The Intel CM8063701159502, or BX80637I53470, is a powerful CPU designed for modern computing needs. This processor belongs to Intel's 4th generation of Core i5 processors, commonly known as "Haswell". It showcases Intel's commitment to enhancing performance, increasing energy efficiency, and delivering an enriching user experience.

One of the main features of the Intel Core i5-3470 is its quad-core architecture. This allows the processor to handle multiple threads simultaneously, making it adept at multitasking and running demanding applications efficiently. With a base clock speed of 3.2 GHz, it can boost up to 3.6 GHz using Intel’s Turbo Boost technology, providing additional power when needed for intensive tasks like gaming or video editing.

The Intel i5-3470 features Intel's HD Graphics 2500, which offers decent graphics performance for everyday tasks and casual gaming. This integrated graphics solution is capable of delivering high-definition visuals and supports DirectX 11, making it suitable for lightweight gaming experiences without the need for an additional dedicated graphics card.

Another standout characteristic of the BX80637I53470 is its support for Intel Smart Cache, which is an advanced caching technology. It provides a shared cache pool that enhances performance by reducing the time it takes to access frequently used data. This feature, coupled with Intel's instruction set architecture, allows for improved processing agility and efficiency across applications.

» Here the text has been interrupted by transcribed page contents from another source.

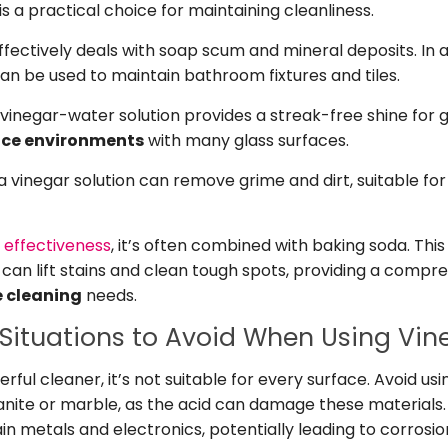
s a practical choice for maintaining cleanliness.
fectively deals with soap scum and mineral deposits. In 
can be used to maintain bathroom fixtures and tiles.
vinegar-water solution provides a streak-free shine for g
ice environments
with many glass surfaces.
, a vinegar solution can remove grime and dirt, suitable 
s effectiveness
, it’s often combined with baking soda. Th
t can lift stains and clean tough spots, providing a compre
e cleaning
needs.
Situations to Avoid When Using Vin
erful cleaner, it’s not suitable for every surface. Avoid us
anite or marble, as the acid can damage these materials. 
in metals and electronics, potentially leading to corrosi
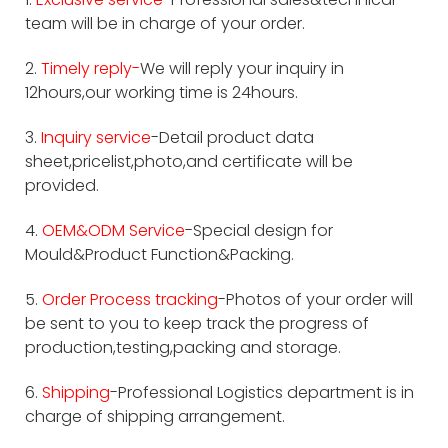
team will be in charge of your order.
2.
Timely reply-
We will reply your inquiry in
12hours,our working time is 24hours.
3.
Inquiry service
-Detail product data
sheet,pricelist,photo,and certificate will be
provided.
4.
OEM&ODM Service
-Special design for
Mould&Product Function&Packing.
5.
Order Process tracking
-Photos of your order will
be sent to you to keep track the progress of
production,testing,packing and storage.
6.
Shipping
-Professional Logistics department is in
charge of shipping arrangement.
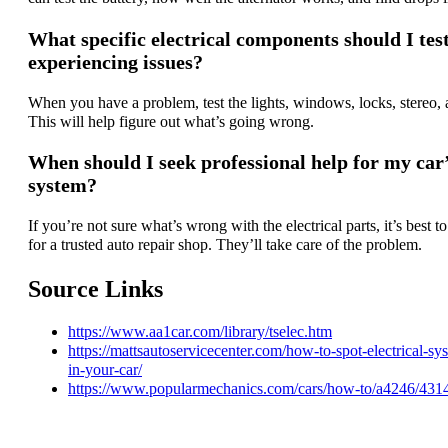
What specific electrical components should I test
experiencing issues?
When you have a problem, test the lights, windows, locks, stereo, 
This will help figure out what’s going wrong.
When should I seek professional help for my car’
system?
If you’re not sure what’s wrong with the electrical parts, it’s best t
for a trusted auto repair shop. They’ll take care of the problem.
Source Links
https://www.aa1car.com/library/tselec.htm
https://mattsautoservicecenter.com/how-to-spot-electrical-s
in-your-car/
https://www.popularmechanics.com/cars/how-to/a4246/431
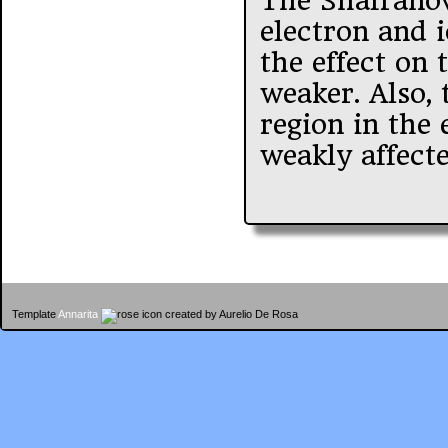
The Shafranov 
electron and 
the effect on
weaker. Also, 
region in the 
weakly affecte
Template
Annarita
created by Aurelio De Rosa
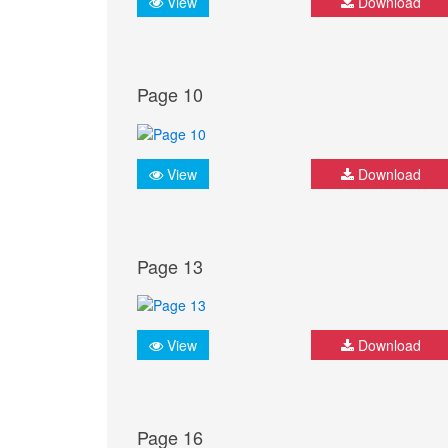
View
Download
Page 10
View
Download
Page 13
View
Download
Page 16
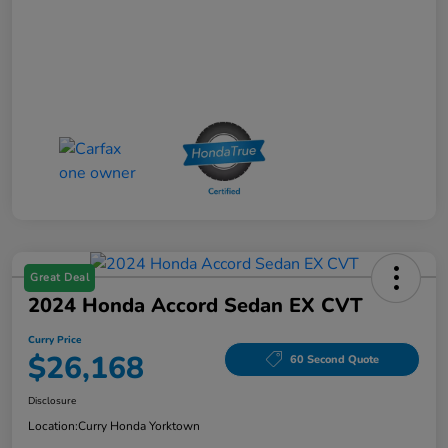
Great Deal
2024 Honda Accord Sedan EX CVT
Curry Price
$26,168
60 Second Quote
Disclosure
Location:
Curry Honda Yorktown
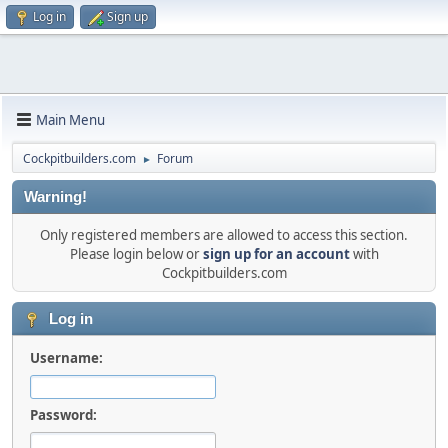
Log in
Sign up
Main Menu
Cockpitbuilders.com
Forum
►
Warning!
Only registered members are allowed to access this section.
Please login below or
sign up for an account
with
Cockpitbuilders.com
Log in
Username:
Password:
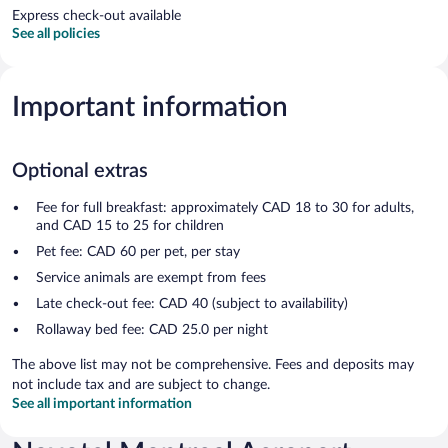
Express check-out available
See all policies
Important information
Optional extras
Fee for full breakfast: approximately CAD 18 to 30 for adults,
and CAD 15 to 25 for children
Pet fee: CAD 60 per pet, per stay
Service animals are exempt from fees
Late check-out fee: CAD 40 (subject to availability)
Rollaway bed fee: CAD 25.0 per night
The above list may not be comprehensive. Fees and deposits may
not include tax and are subject to change.
See all important information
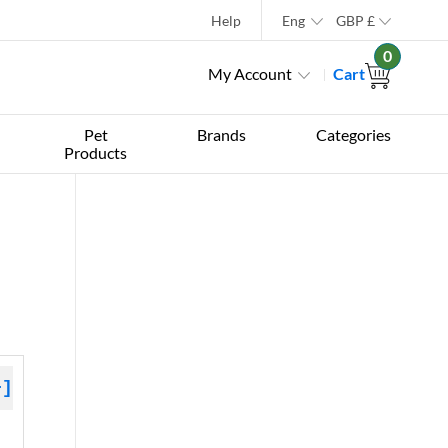
Help
Eng
GBP
£
0
My Account
Cart
Pet
Brands
Categories
Products
+]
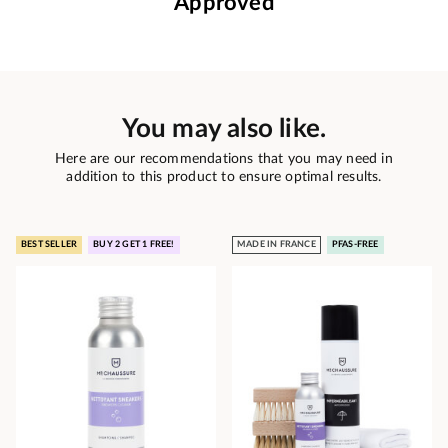
Approved
You may also like.
Here are our recommendations that you may need in
addition to this product to ensure optimal results.
BEST SELLER
BUY 2 GET 1 FREE!
MADE IN FRANCE
PFAS-FREE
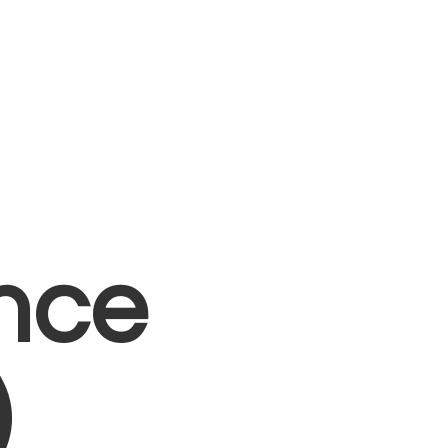
nce
)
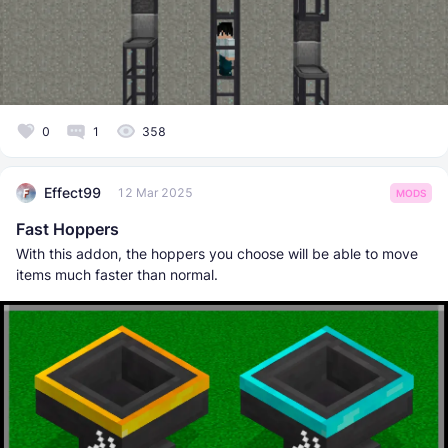
0
1
358
Effect99
12 Mar 2025
MODS
Fast Hoppers
With this addon, the hoppers you choose will be able to move
items much faster than normal.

The processor is built on a 22nm manufacturing process, which results in reduced power consumption and heat generation compared to its predecessors. It has a thermal design power (TDP) of 77 watts, making it energy efficient while still delivering robust performance. Additionally, the Core i5-3470 supports DDR3 memory, with speeds up to 1600 MHz, enabling quick data retrieval and improved system responsiveness.

Security is another important aspect of the Intel i5-3470, featuring Intel Secure Key and Intel AES New Instructions (AES-NI), which protect sensitive data and enhance encryption performance.

In conclusion, the Intel CM8063701159502, or BX80637I53470, encapsulates modern computing technology with its powerful quad-core performance, integrated graphics, energy efficiency, and robust security features, making it a versatile choice for a wide range of computing tasks. Whether users are engaging in casual gaming, productivity tasks, or multimedia consumption, this processor demonstrates a solid balance of performance and efficiency, providing an excellent computing experience overall.